In the wake of the explosive testimony offered last week by Cassidy Hutchinson, the executive assistant to Mark Meadows, former President Donald Trump’s chief of staff, the investigation into January 6 appears to be in new legal territory. Specifically, Hutchinson testified to a key piece of information that had not been previously known: that Trump not only knew that the people who attended his rally at the ellipse were armed, but that he took steps to allow them to remain armed and then sent the armed mob to march on the Capitol. In theory, this critical piece of testimony ought to move the ball on potential crimes that include the use of force, like incitement to insurrection, or seditious conspiracy. But before getting too excited about those or any other crimes for which Trump could be indicted, it’s worth remembering the differences between congressional investigations and those conducted by the Justice Department, and how actions taken by the former could complicate the latter.

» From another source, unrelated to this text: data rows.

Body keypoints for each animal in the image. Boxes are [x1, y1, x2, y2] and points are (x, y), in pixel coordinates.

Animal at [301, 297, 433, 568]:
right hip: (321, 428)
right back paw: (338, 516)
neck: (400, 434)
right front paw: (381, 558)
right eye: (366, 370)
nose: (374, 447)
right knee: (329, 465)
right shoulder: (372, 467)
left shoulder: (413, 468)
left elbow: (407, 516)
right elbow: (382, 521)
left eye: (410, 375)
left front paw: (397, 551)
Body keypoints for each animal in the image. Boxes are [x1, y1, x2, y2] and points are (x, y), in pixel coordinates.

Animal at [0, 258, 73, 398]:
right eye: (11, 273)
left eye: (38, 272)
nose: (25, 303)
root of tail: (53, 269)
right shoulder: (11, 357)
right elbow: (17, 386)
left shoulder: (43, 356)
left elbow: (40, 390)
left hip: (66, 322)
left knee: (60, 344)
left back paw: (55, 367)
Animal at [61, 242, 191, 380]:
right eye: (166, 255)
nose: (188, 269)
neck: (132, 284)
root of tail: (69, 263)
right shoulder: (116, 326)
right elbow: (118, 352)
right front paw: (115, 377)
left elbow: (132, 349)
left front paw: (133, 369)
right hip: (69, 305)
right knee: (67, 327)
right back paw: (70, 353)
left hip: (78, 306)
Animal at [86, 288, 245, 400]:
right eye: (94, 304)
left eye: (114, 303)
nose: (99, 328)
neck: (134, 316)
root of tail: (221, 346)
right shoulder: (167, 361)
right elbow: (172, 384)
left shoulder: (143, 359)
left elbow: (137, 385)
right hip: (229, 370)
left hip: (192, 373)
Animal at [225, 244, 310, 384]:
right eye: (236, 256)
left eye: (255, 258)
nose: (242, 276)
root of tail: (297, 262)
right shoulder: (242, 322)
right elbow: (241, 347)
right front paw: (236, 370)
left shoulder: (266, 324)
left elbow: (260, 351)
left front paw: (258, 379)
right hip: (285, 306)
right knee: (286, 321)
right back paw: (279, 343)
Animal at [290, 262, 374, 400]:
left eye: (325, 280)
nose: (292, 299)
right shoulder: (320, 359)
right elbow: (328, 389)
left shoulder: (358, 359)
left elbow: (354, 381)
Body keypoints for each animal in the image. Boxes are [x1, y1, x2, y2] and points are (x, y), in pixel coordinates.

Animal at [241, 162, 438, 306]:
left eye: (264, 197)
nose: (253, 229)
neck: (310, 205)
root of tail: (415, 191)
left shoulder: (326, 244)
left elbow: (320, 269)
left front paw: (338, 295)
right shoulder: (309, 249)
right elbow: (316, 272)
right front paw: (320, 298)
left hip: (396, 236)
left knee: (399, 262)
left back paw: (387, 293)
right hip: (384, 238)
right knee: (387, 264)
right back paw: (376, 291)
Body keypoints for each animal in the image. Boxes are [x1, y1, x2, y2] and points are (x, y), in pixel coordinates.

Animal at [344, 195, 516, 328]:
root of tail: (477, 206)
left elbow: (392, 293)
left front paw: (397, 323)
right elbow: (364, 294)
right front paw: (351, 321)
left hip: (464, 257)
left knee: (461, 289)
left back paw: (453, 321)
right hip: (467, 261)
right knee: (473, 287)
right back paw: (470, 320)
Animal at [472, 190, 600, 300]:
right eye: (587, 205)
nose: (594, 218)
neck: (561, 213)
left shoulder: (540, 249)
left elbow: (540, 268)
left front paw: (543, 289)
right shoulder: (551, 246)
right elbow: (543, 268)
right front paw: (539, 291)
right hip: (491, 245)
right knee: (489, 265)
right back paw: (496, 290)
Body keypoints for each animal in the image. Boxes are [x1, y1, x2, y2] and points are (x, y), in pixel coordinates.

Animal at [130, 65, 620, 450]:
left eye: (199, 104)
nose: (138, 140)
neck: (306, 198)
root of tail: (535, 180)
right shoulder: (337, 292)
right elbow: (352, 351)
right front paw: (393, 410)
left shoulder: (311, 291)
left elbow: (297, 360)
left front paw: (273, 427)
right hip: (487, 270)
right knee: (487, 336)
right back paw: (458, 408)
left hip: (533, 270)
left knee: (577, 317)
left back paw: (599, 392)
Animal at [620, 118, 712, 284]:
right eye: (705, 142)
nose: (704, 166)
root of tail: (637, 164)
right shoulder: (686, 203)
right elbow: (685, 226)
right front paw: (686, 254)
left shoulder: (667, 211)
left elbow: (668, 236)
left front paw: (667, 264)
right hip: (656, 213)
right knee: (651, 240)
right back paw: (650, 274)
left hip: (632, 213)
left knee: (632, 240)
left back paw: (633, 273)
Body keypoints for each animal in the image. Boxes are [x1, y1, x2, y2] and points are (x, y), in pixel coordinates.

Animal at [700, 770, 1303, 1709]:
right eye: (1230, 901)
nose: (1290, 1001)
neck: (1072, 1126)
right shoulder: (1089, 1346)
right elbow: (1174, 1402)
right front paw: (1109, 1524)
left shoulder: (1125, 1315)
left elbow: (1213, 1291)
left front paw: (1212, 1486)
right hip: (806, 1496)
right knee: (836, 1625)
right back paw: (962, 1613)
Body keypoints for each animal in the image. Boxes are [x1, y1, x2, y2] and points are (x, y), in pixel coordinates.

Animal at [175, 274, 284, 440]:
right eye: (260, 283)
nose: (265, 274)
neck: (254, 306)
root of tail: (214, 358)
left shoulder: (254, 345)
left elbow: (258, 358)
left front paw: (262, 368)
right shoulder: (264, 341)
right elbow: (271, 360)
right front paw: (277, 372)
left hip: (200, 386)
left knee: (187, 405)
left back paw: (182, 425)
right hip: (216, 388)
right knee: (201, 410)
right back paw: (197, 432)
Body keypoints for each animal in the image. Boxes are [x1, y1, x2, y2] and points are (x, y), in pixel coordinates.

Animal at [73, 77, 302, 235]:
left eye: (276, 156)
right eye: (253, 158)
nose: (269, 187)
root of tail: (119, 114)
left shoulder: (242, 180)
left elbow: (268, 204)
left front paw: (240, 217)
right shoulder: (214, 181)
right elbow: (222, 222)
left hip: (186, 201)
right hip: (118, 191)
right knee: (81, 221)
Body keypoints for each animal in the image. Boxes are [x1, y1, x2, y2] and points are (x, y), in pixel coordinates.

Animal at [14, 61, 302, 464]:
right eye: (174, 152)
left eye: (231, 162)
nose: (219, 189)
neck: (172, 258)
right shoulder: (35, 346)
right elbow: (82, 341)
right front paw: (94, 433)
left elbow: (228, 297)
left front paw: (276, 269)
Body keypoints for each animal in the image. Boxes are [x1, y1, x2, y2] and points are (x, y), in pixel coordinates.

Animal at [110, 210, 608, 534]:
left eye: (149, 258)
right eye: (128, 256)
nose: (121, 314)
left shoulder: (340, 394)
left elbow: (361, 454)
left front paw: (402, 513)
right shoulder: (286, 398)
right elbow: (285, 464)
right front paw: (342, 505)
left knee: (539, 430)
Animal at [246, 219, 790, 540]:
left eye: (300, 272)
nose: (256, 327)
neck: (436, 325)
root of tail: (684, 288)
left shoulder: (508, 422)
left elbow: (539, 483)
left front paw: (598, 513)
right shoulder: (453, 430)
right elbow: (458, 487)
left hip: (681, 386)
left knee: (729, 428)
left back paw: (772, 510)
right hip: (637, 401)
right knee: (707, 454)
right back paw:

Let’s start with the different goals of the Justice Department and the January 6 Committee. DOJ is focused on legal accountability. They are concerned with investigating whether any violations of federal law have occurred. By contrast, The Committee is focused on public accountability. They are concerned with laying out all the facts and players involved with January 6, whether or not they committed a crime – the purpose is to educate the public and create a comprehensive public record as part of their oversight power. One investigative process is relatively narrow and secretive, the other is expansive and transparent. We saw this contrast play out most starkly in the special counsel investigation into Russian election interference. The final report produced by Robert Mueller examined the very specific question of whether there was a criminal conspiracy between members of the Trump campaign and Russia. He concluded that the evidence was insufficient to meet the threshold for criminal charges. The Senate Intelligence Committee, by contrast, produced a five-volume report outlining the full scope of Russian interference, including the counterintelligence implications of the frequency and breadth of contacts between members of the Trump campaign and individuals connected to the Kremlin.
Second is the difference in evidentiary standards. The Justice Department must parse every piece of evidence with an eye towards introducing it in a court of law. That means that its evidence has to meet standards for admissibility, and that it must scrutinize witness testimony to ensure that it will withstand cross-examination. The January 6 Committee has an interest, of course, in ensuring that the evidence it presents is credible; but the Committee itself makes that determination, and its veracity is not tested by an adversarial party. Hutchinson’s testimony is a perfect example. Most of her testimony was what would be considered in a court of law to be hearsay – that is, an out-of-court statement that is admitted for the truth of the matter asserted. That doesn’t mean none of it would be admitted: There are several exceptions to the hearsay rule that could, and would, apply to much of her testimony. But prosecutors could not simply bring in her testimony wholesale, and they would need to corroborate her testimony with other evidence and ensure that Hutchinson’s credibility could not be impeached by the defense in any way.